Provided records:
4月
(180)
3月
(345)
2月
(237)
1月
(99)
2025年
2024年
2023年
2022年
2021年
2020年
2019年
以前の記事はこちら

Goal of the exercise: Reproduce every line of the records, without changing any characters, numbers, or line order.

Reply:
4月
(180)
3月
(345)
2月
(237)
1月
(99)
2025年
2024年
2023年
2022年
2021年
2020年
2019年
以前の記事はこちら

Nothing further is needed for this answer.